Collected data:

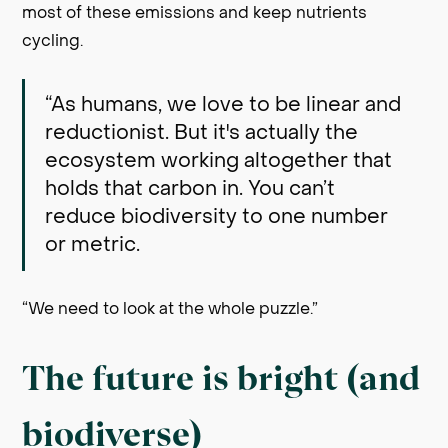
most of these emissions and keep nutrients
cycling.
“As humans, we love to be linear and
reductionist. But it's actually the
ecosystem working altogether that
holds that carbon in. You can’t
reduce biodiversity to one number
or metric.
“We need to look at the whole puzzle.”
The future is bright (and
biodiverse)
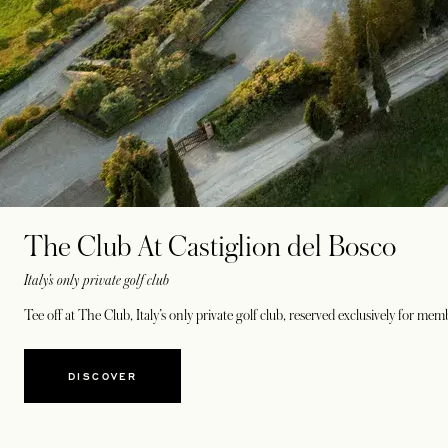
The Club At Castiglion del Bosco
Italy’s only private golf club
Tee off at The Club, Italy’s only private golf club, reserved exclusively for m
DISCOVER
==
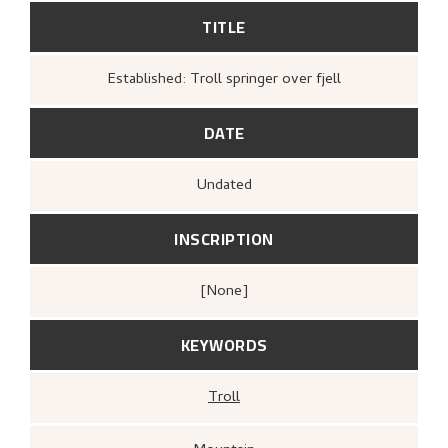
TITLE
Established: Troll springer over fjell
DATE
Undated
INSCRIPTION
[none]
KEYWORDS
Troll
--
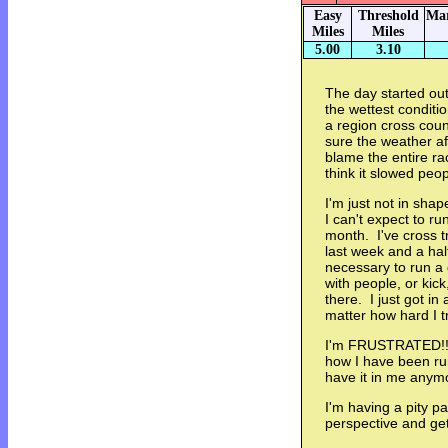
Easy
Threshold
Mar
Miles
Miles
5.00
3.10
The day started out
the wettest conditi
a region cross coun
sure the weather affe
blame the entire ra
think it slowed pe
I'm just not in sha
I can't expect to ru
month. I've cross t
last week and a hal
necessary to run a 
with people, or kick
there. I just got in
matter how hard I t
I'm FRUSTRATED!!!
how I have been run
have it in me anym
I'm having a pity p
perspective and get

Work instruction |
Would you copy out exactly the lines above that start at the one containing "last week and a hal" and end at the one containing "perspective and get", inclusive?

Answer box |
last week and a hal
necessary to run a 
with people, or kick
there. I just got in
matter how hard I t
I'm FRUSTRATED!!!
how I have been run
have it in me anym
I'm having a pity p
perspective and get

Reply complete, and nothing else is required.